Now the LORD spoke to Moses and to Aaron, saying, “This is the statute of the law that the LORD has commanded: Tell the people of Israel to bring you a red heifer without defect.” (Numbers 19:1–2)

Generally, chukim (statutes) are a classification of laws within the Torah that are given with no real clear understanding as to why they exist. They are laws without reason. For instance, in this week’s parashah we have the ritual of the red heifer. How does mixing the ashes of a red heifer, some cedar wood, hyssop, a string of crimson wool, and water create a concoction that can remove even the highest level of ritual impurity? Specifically, how does this mixture, when sprinkled on someone who has been contaminated by death, make him ritually pure again? The reason this procedure works is beyond human comprehension.

Another example of a chok is the prohibition against mixing wool and linen (Deuteronomy 22:11). Why does the Torah prohibit this mixture to be worn? Is there something inherently evil about the combination of these two fibers? Does it drain the energy from a person? Many times we try to make sense out of the various chukim given to the Children of Israel. We try to apply human logic to something that is not of human origin, and explain a particular law in ways that help us make sense of it. However, if we examine our reasonings, they really have no Scriptural support.

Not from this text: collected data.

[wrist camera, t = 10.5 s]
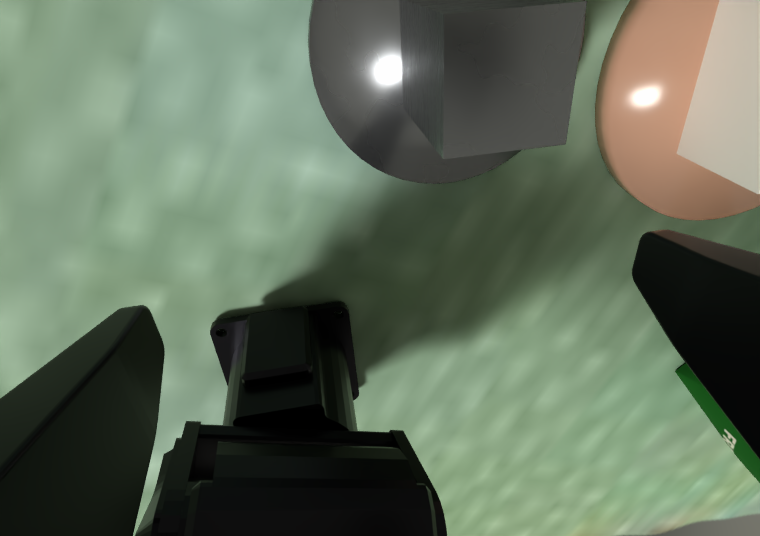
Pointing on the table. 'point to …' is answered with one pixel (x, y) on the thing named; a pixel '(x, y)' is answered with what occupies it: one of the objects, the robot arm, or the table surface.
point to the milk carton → (720, 421)
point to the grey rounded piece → (445, 80)
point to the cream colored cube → (728, 98)
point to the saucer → (660, 110)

For instance, many people have tried to apply human logic to the dietary laws found in Leviticus 11. Many claim that the Torah’s prohibition of pork was due to a lack of cleanliness and refrigeration in the biblical period. Since we have these things in place today, and since our government approves “the other white meat,” they believe and teach that the laws forbidding the consumption of pork are therefore no longer valid. 

A similar logic is often applied to the prohibition of eating any seafood or fish lacking fins and scales. Catfish and shrimp are primary examples. This logic says that since they are bottom feeders, they are rendered unclean by the Torah in order to protect humans from the filth they consume. However, this logic fails when we consider the common carp. Even though it is also a bottom feeder and scavenger, according to the Torah, it is classified as a kosher fish because it contains both fins and scales. 

The list could go on. Trying to understand the reason Hashem created these laws is like a monkey trying to understand how a computer functions. If we were able to understand why Hashem does everything, then we would be equivalent to Him:

For my thoughts are not your thoughts, neither are your ways my ways, declares the LORD. For as the heavens are higher than the earth, so are my ways higher than your ways and my thoughts than your thoughts. (Isaiah 55:8–9)

Hashem asks us to obey His commandments not because we understand them, but because we trust Him and His wisdom. We obey the chukim simply because Hashem said to do them. Once we begin to rationalize the commandments, we bring God down to our level. The moment we believe our wisdom begins to supersede His is the moment we have eaten of the Tree of the Knowledge of Good and Evil and the Holy Scriptures become relegated to our own imaginations.

As we have said, chukim are not necessarily designed to make sense. They are, however, designed to provide us opportunities for obedience and remind us that ultimately, Hashem is in charge and we are not. The next time we are tempted to rationalize a commandment in the Torah on our own terms, we should remember to recognize and appreciate the vast difference between Hashem’s wisdom and our own, and walk humbly in obedience to the wisdom of our omniscient Creator.